BIBLE READING: Luke 24: 13-35
We don't really know that there was a maid in the kitchen at Emmaus. Luke doesn't mention her in his post-resurrection dinner story. But there is in the artist Diego Vaelazquez's imagination. By the time that Cleopas and his unnamed companion had walked with Jesus the several kilometres from Jerusalem to Emmaus, the evening had descended upon them. When Jesus acted as if he would continue walking, they begged him, "stay with us, for the day is almost over." And so their dinner at Emmaus. During the day they hadn't recognised Jesus, but at dinner "their eyes were opened" and they understood what had happened. They immediately returned to Jerusalem and told "how Jesus was revealed to them when he broke the bread. It is true! The Lord has risen!"
While modern scholars are uncertain whether Cleopas companion was a man or a woman – in Spain in the early 1600's his companion was automatically presumed to be a man. It was also presumed that the men would not have cooked their own meal and served themselves. And so there had to be a woman behind the scenes. Which is where we discover the genius of Velázquez.
Velázquez painted two versions of "La mulata” or “The Kitchen Maid". It's the earliest known work by him, painted when he was about eighteen. The copy in the Art Institute of Chicago shows only the mullato maid. And for many decades the version in the National Gallery of Ireland in Dublin also showed only the servant girl. But when the Dublin painting was cleaned in 1933, it revealed Jesus and the two men in the distant background of the upper left corner. Clearly, the Dublin version was the dinner at Emmaus.

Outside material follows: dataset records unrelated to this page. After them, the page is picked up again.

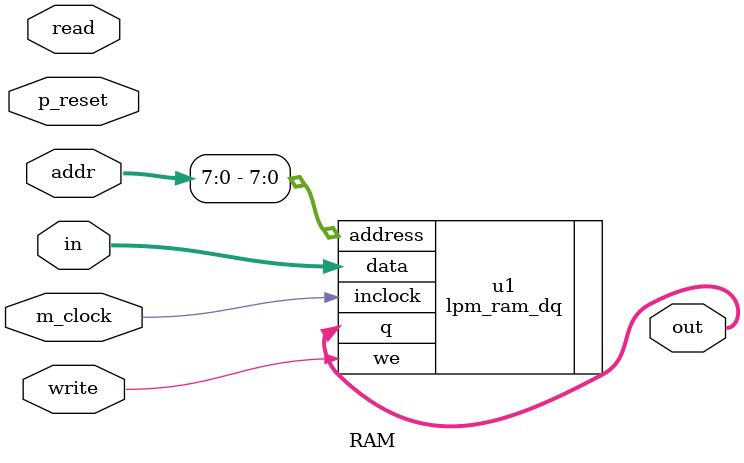
<source format=v>
module ROM (p_reset, m_clock, read, out, addr);
input p_reset, m_clock, read;
input [15:0] addr;
output [15:0] out;

lpm_rom u1 (.address(addr[7:0]), .q(out), .inclock(^m_clock));
 defparam u1.lpm_width = 16;
 defparam u1.lpm_widthad = 8;
 defparam u1.lpm_address_control = "REGISTERED";
 defparam u1.lpm_outdata = "UNREGISTERED";
 defparam u1.lpm_file = "snx.hex";

endmodule

module RAM (p_reset, m_clock, write, read, in, out, addr);
input p_reset, m_clock, read, write;
input [15:0] addr, in;
output [15:0] out;

lpm_ram_dq u1 (.address(addr[7:0]), .q(out), .data(in), .we(write), .inclock(^m_clock));
 defparam u1.lpm_width = 16;
 defparam u1.lpm_widthad = 8;
 defparam u1.lpm_address_control = "REGISTERED";
 defparam u1.lpm_outdata = "UNREGISTERED";

endmodule


</source>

The main figure and visual centre point in both paintings is the kitchen maid in the foreground. Jesus and the men are relegated to a back room in the background. We see them only through a window-like opening. Velázquez depicts the maid as a mullato, the offspring of a Spanish Christian and an African Muslim. The Spanish of this time regarded the Moors (African Muslims) with disgust. They considered them lazy, subhumans. The subject of this painting, then, is a person marginalised at every level — by her race, religion, gender, and class. While the men speak of spiritual matters in the back, she's hard at work in the kitchen.
The woman is badly distracted. In her left hand she holds a ceramic jug of wine. She's glancing over her right shoulder, listening carefully to the back room conversation. She bends over to support herself. The stunned expression on her face indicates that her eavesdropping has confirmed her suspicion. She's in a state of shock at having recognised the man she's serving. The men might have been blind to the identity of Jesus even when he was with them as they walked home from Jerusalem, but the Moorish maid recognised the risen Christ while working in the kitchen.
Ther is a poem about this painting by Denise Levertov called - The Servant-Girl at Emmaus (A Painting by Velázquez). We know from a note of hers that she had seen the painting in Ireland. It's what's called an exphrasis - a literary description that reflects on a work of art. Levertov's poem is a meditation on Velázquez's painting.
listens, listens, holding
her breath. Surely that voice
is his - the one who had looked at her, once, across the crowd,
as no one ever had looked?
Had seen her? Had spoken as if to her?
Surely those hands were his,
taking the platter of bread from hers just now?
Hands he'd laid on the dying and made them well?
Surely that face — ?
The man they'd crucified for sedition and blasphemy.
The man whose body disappeared from its tomb.
The man it was rumoured now some women had seen this morning, alive?
Those who had brought this stranger home to their table
don't recognize yet with whom they sit.
But she in the kitchen, absently touching the wine jug she's to take in,
a young Black servant intently listening,
swings round and sees
the light around him
and is sure.
Like Velázquez's painting, Levertov's poem focuses not on Jesus or his companions but on the maid. She's having an interior conversation with herself. As she listens to the men in the back room, she realises that she's encountered Jesus before. At first it's his voice, then his gaze, his healing hands that now took the bread from her, and finally his face. The repetition of "surely" three times indicates her shocking realisation that this is Jesus risen from the dead.
Luke's story is often used in the context of Holy Communion. Luke 24:30 says that Jesus "took bread, gave thanks, broke it, and began to give it to them." It was precisely when Jesus "broke the bread" that "their eyes were opened" (24:31), a detail that Luke repeats a second time: "Then the two told [the other disciples] what had happened on the way, and how they recognised Jesus when he broke the bread" (24:35 ).
There's also a third painting by Velázquez, "The Supper at Emmaus," now in the Metropolitan Museum of Art in New York. It's very conventional. It depicts only Jesus, Cleopas, and his companion, at the moment when they recognise the risen Lord in the breaking of the bread.
It seems such a dull picture when compared with his earlier painting. In his earlier paintings, the maid serves the bread, she doesn't take the bread. She's an observer and not a participant, a mullato outsider rather than a Spanish insider.
But it was the men who didn't believe the resurrection report of the women, and who were blind to the Christ who was right in front of them, whereas it was an African Muslim kitchen maid who testified first to the resurrected Lord.